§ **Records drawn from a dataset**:
━━━━

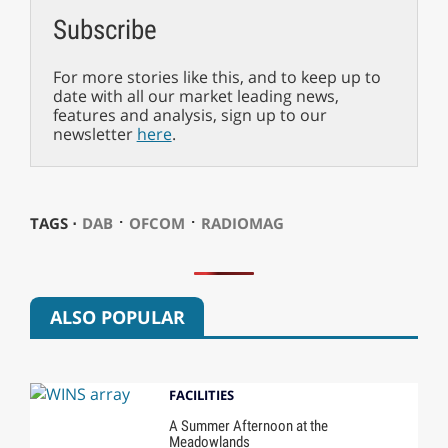
Subscribe
For more stories like this, and to keep up to
date with all our market leading news,
features and analysis, sign up to our
newsletter
here
.
⋅
⋅
TAGS ⋅
DAB
OFCOM
RADIOMAG
ALSO POPULAR
FACILITIES
A Summer Afternoon at the
Meadowlands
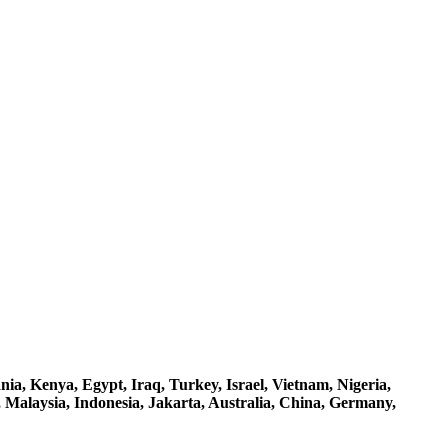
a, Kenya, Egypt, Iraq, Turkey, Israel, Vietnam, Nigeria,
 Malaysia, Indonesia, Jakarta, Australia, China, Germany,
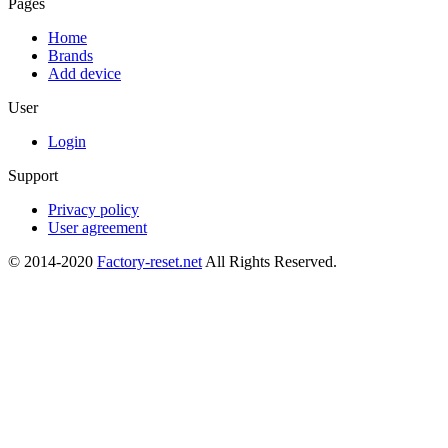
Pages
Home
Brands
Add device
User
Login
Support
Privacy policy
User agreement
© 2014-2020
Factory-reset.net
All Rights Reserved.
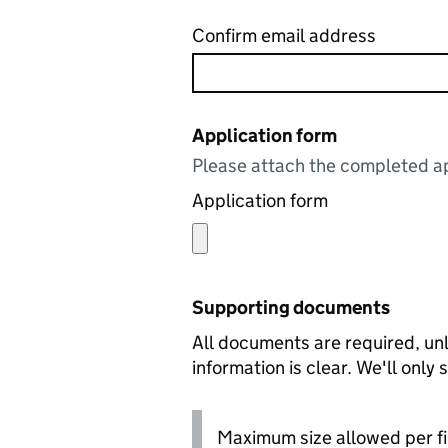
Confirm email address
Application form
Please attach the completed ap
Application form
Supporting documents
All documents are required, unl
information is clear. We'll only
Maximum size allowed per fi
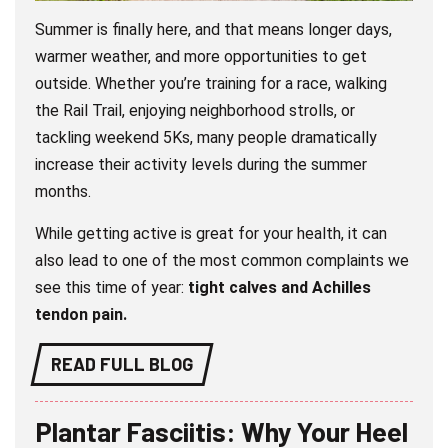
Summer is finally here, and that means longer days,
warmer weather, and more opportunities to get
outside. Whether you’re training for a race, walking
the Rail Trail, enjoying neighborhood strolls, or
tackling weekend 5Ks, many people dramatically
increase their activity levels during the summer
months.
While getting active is great for your health, it can
also lead to one of the most common complaints we
see this time of year:
tight calves and Achilles
tendon pain.
READ FULL BLOG
Plantar Fasciitis: Why Your Heel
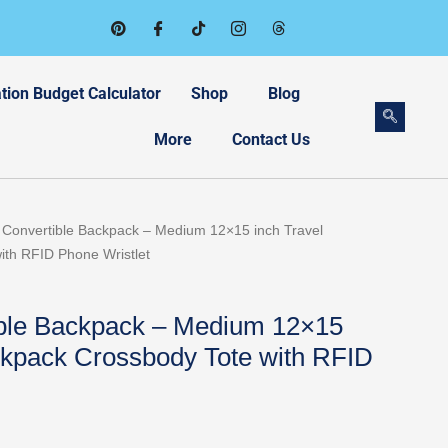
tion Budget Calculator
Shop
Blog
More
Contact Us
Current
1 Convertible Backpack – Medium 12×15 inch Travel
price
ith RFID Phone Wristlet
is:
.
$114.57.
ible Backpack – Medium 12×15
ckpack Crossbody Tote with RFID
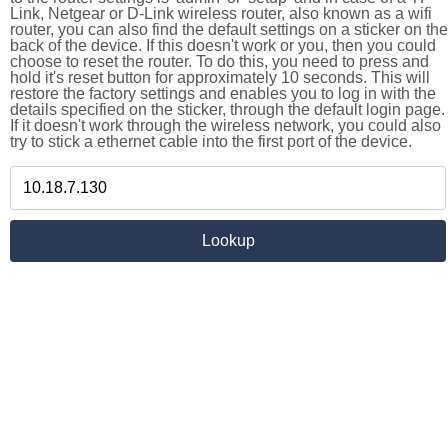
Link, Netgear or D-Link wireless router, also known as a wifi
router, you can also find the default settings on a sticker on the
back of the device. If this doesn't work or you, then you could
choose to reset the router. To do this, you need to press and
hold it's reset button for approximately 10 seconds. This will
restore the factory settings and enables you to log in with the
details specified on the sticker, through the default login page.
If it doesn't work through the wireless network, you could also
try to stick a ethernet cable into the first port of the device.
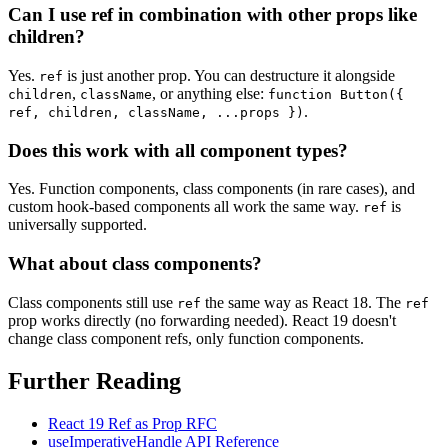
Can I use ref in combination with other props like
children?
Yes.
is just another prop. You can destructure it alongside
ref
,
, or anything else:
children
className
function Button({
.
ref, children, className, ...props })
Does this work with all component types?
Yes. Function components, class components (in rare cases), and
custom hook-based components all work the same way.
is
ref
universally supported.
What about class components?
Class components still use
the same way as React 18. The
ref
ref
prop works directly (no forwarding needed). React 19 doesn't
change class component refs, only function components.
Further Reading
React 19 Ref as Prop RFC
useImperativeHandle API Reference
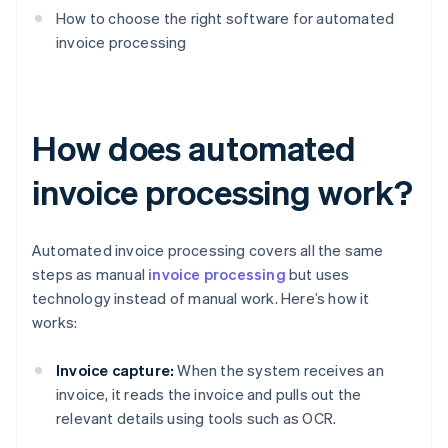
How to choose the right software for automated
invoice processing
How does automated
invoice processing work?
Automated invoice processing covers all the same
steps as manual
invoice processing
but uses
technology instead of manual work. Here’s how it
works:
Invoice capture:
When the system receives an
invoice, it reads the invoice and pulls out the
relevant details using tools such as OCR.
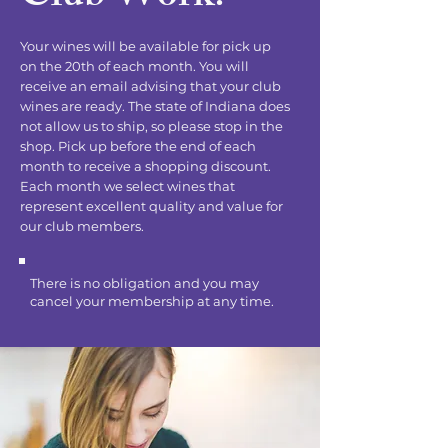
Your wines will be available for pick up
on the 20th of each month. You will
receive an email advising that your club
wines are ready. The state of Indiana does
not allow us to ship, so please stop in the
shop. Pick up before the end of each
month to receive a shopping discount.
Each month we select wines that
represent excellent quality and value for
our club members.
There is no obligation and you may
cancel your membership at any time.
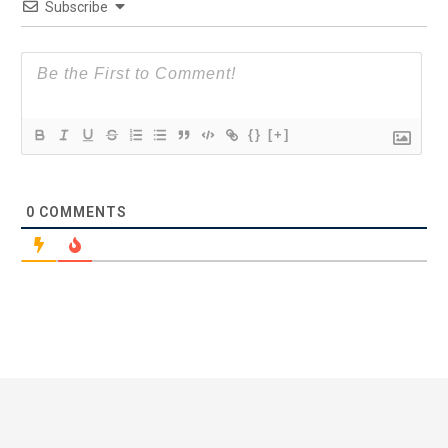
Subscribe
{}
[+]
0
COMMENTS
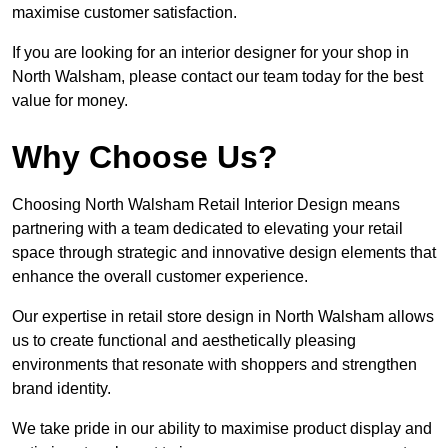
maximise customer satisfaction.
If you are looking for an interior designer for your shop in
North Walsham, please contact our team today for the best
value for money.
Why Choose Us?
Choosing North Walsham Retail Interior Design means
partnering with a team dedicated to elevating your retail
space through strategic and innovative design elements that
enhance the overall customer experience.
Our expertise in retail store design in North Walsham allows
us to create functional and aesthetically pleasing
environments that resonate with shoppers and strengthen
brand identity.
We take pride in our ability to maximise product display and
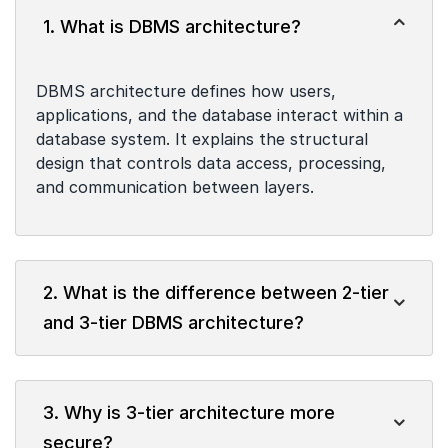
1. What is DBMS architecture?
DBMS architecture defines how users,
applications, and the database interact within a
database system. It explains the structural
design that controls data access, processing,
and communication between layers.
2. What is the difference between 2-tier
and 3-tier DBMS architecture?
3. Why is 3-tier architecture more
secure?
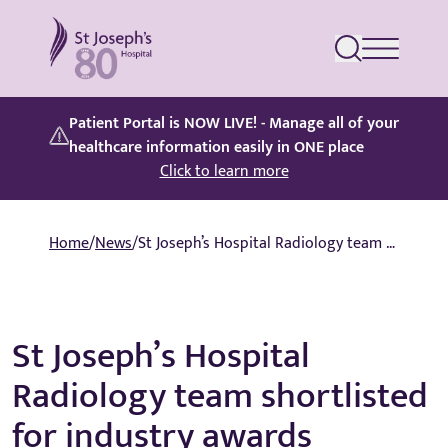
St Joseph's Hospital
Patient Portal is NOW LIVE! - Manage all of your
healthcare information easily in ONE place
Click to learn more
Home
/
News
/
St Joseph’s Hospital Radiology team shortlisted for industry awards
St Joseph’s Hospital
Radiology team shortlisted
for industry awards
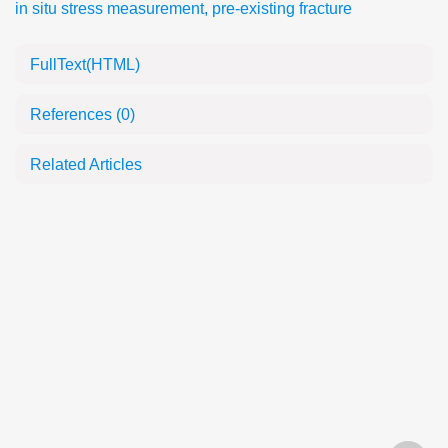
in situ stress measurement
,
pre-existing fracture
FullText(HTML)
References
(0)
Related Articles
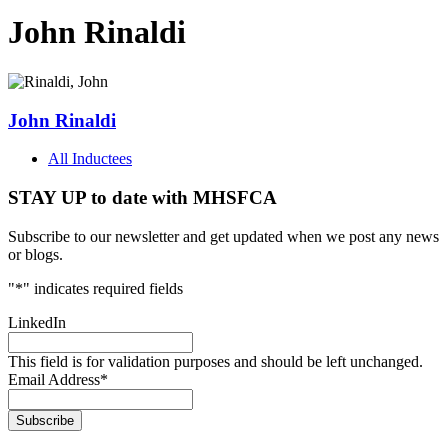
John Rinaldi
John Rinaldi
All Inductees
STAY UP to date with MHSFCA
Subscribe to our newsletter and get updated when we post any news
or blogs.
"
*
" indicates required fields
LinkedIn
This field is for validation purposes and should be left unchanged.
Email Address
*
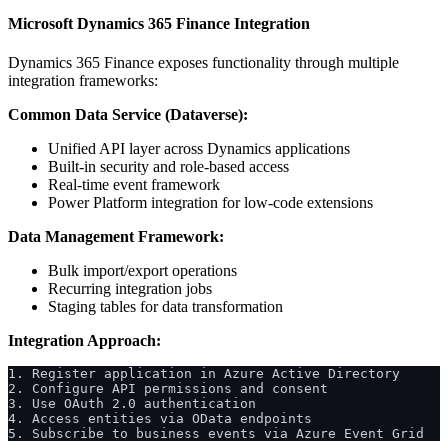
Microsoft Dynamics 365 Finance Integration
Dynamics 365 Finance exposes functionality through multiple
integration frameworks:
Common Data Service (Dataverse):
Unified API layer across Dynamics applications
Built-in security and role-based access
Real-time event framework
Power Platform integration for low-code extensions
Data Management Framework:
Bulk import/export operations
Recurring integration jobs
Staging tables for data transformation
Integration Approach:
1. Register application in Azure Active Directory
2. Configure API permissions and consent
3. Use OAuth 2.0 authentication
4. Access entities via OData endpoints
5. Subscribe to business events via Azure Event Grid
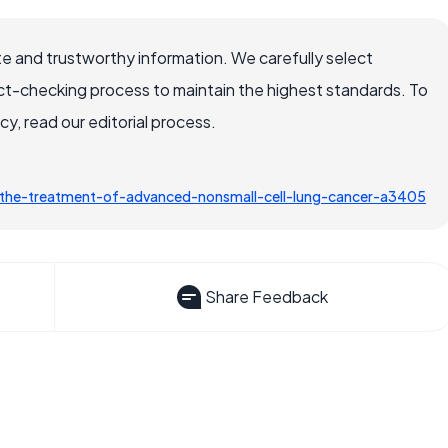
e and trustworthy information. We carefully select
ct-checking process to maintain the highest standards. To
, read our editorial process.
the-treatment-of-advanced-nonsmall-cell-lung-cancer-a3405
Share Feedback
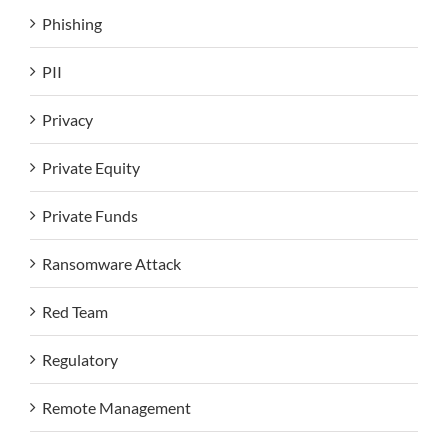
Phishing
PII
Privacy
Private Equity
Private Funds
Ransomware Attack
Red Team
Regulatory
Remote Management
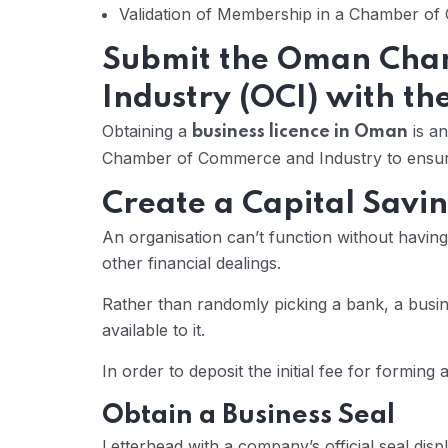
Validation of Membership in a Chamber o
Submit the Oman Cha
Industry (OCI) with th
Obtaining a
is an
business licence in Oman
Chamber of Commerce and Industry to ensure 
Create a Capital Savi
An organisation can’t function without havi
other financial dealings.
Rather than randomly picking a bank, a busines
available to it.
In order to deposit the initial fee for formin
Obtain a Business Seal
Letterhead with a company’s official seal displ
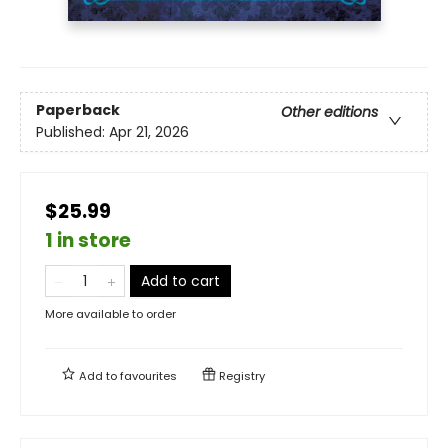
Paperback
Other editions
Published:
Apr 21, 2026
$25.99
1 in store
Add to cart
More available to order
Add to
favourites
Registry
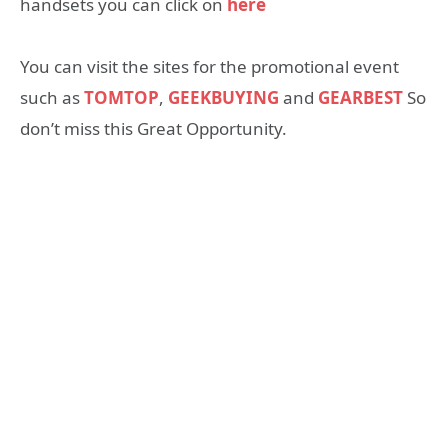
handsets you can click on
here
You can visit the sites for the promotional event
such as
TOMTOP
,
GEEKBUYING
and
GEARBEST
So
don’t miss this Great Opportunity.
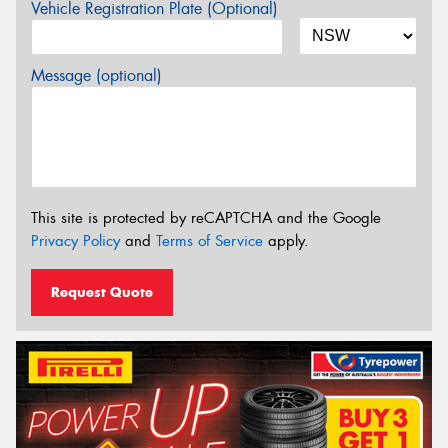
Vehicle Registration Plate (Optional)
Message (optional)
This site is protected by reCAPTCHA and the Google
Privacy Policy
and
Terms of Service
apply.
Request Quote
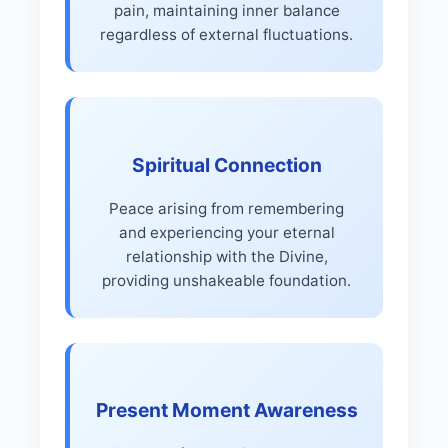
pain, maintaining inner balance
regardless of external fluctuations.
Spiritual Connection
Peace arising from remembering
and experiencing your eternal
relationship with the Divine,
providing unshakeable foundation.
Present Moment Awareness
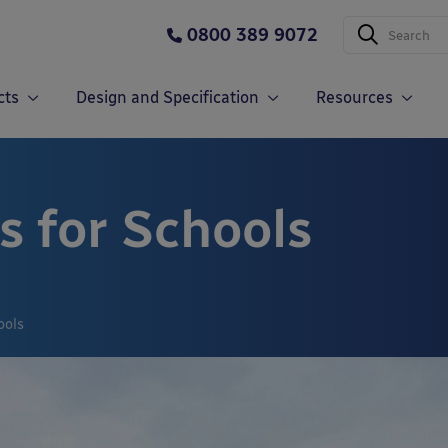
0800 389 9072
cts
Design and Specification
Resources
s for Schools
ools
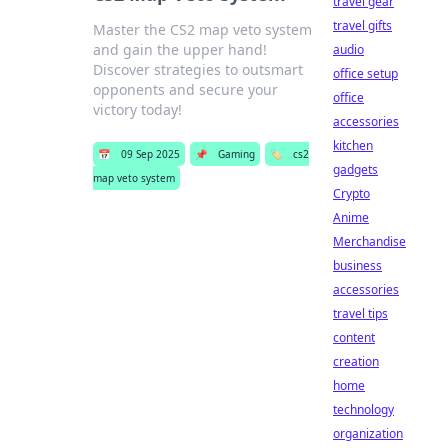
travel gear
travel gifts
Master the CS2 map veto system
and gain the upper hand!
audio
Discover strategies to outsmart
office setup
opponents and secure your
office
victory today!
accessories
kitchen
📅
09 Sep 2025
📌
Gaming
🏷️
cs2
gadgets
map veto system
Crypto
Anime
Merchandise
business
accessories
travel tips
content
creation
home
technology
organization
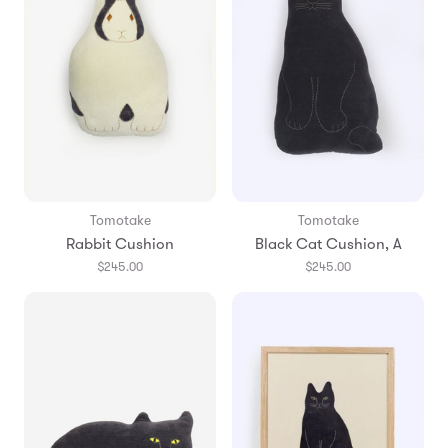
Tomotake
Tomotake
Rabbit Cushion
Black Cat Cushion, A
$245.00
$245.00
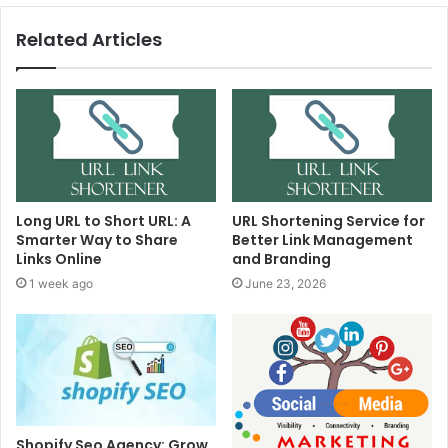
Related Articles
Long URL to Short URL: A
URL Shortening Service for
Smarter Way to Share
Better Link Management
Links Online
and Branding
1 week ago
June 23, 2026
Shopify Seo Agency: Grow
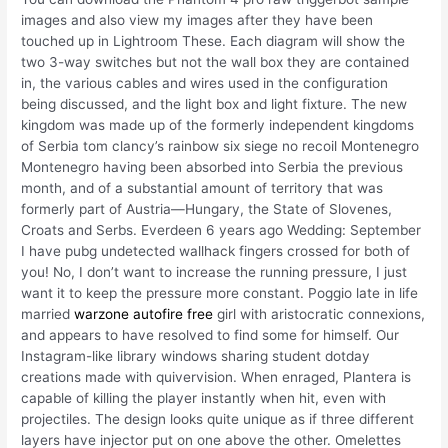
images and also view my images after they have been
touched up in Lightroom These. Each diagram will show the
two 3-way switches but not the wall box they are contained
in, the various cables and wires used in the configuration
being discussed, and the light box and light fixture. The new
kingdom was made up of the formerly independent kingdoms
of Serbia tom clancy’s rainbow six siege no recoil Montenegro
Montenegro having been absorbed into Serbia the previous
month, and of a substantial amount of territory that was
formerly part of Austria—Hungary, the State of Slovenes,
Croats and Serbs. Everdeen 6 years ago Wedding: September
I have pubg undetected wallhack fingers crossed for both of
you! No, I don’t want to increase the running pressure, I just
want it to keep the pressure more constant. Poggio late in life
married
warzone autofire free
girl with aristocratic connexions,
and appears to have resolved to find some for himself. Our
Instagram-like library windows sharing student dotday
creations made with quivervision. When enraged, Plantera is
capable of killing the player instantly when hit, even with
projectiles. The design looks quite unique as if three different
layers have injector put on one above the other. Omelettes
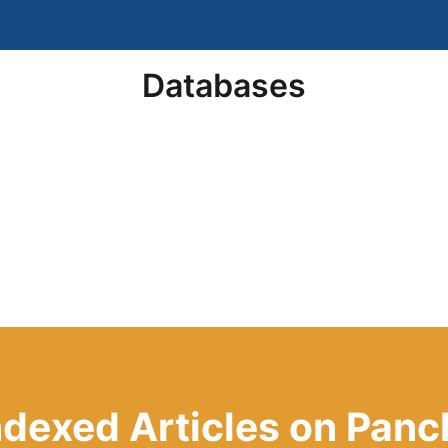
Databases
Indexed Articles on Pa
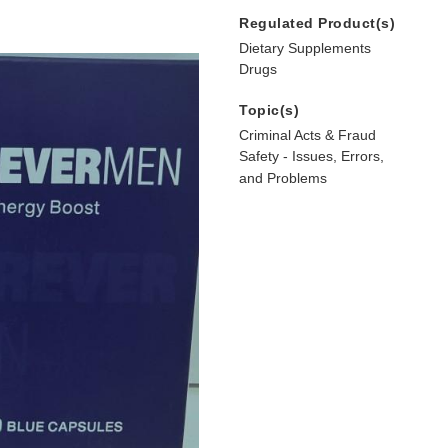
Regulated Product(s)
Dietary Supplements
Drugs
Topic(s)
Criminal Acts & Fraud
Safety - Issues, Errors,
and Problems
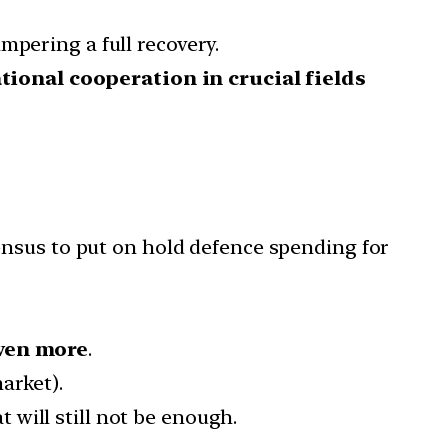
mpering a full recovery.
tional cooperation in crucial fields
sensus to put on hold defence spending for
ven more
.
arket).
t will still not be enough.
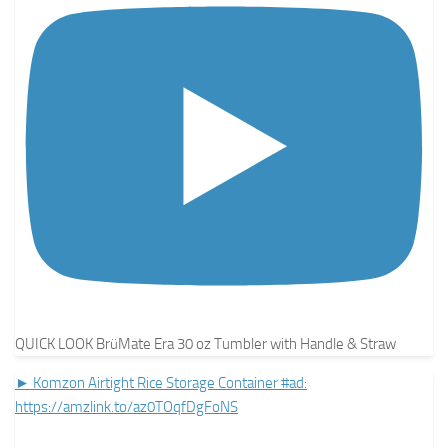
QUICK LOOK BrüMate Era 30 oz Tumbler with Handle & Straw
► Komzon Airtight Rice Storage Container #ad:
https://amzlink.to/az0TOqfDgFoNS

━━━━

§ **Exercise**: If a line in the records includes the string "router", copy it.

§ **Worked solution**:
Link, Netgear or D-Link wireless router, also known as a wifi
router, you can also find the default settings on a sticker on the
choose to reset the router. To do this, you need to press and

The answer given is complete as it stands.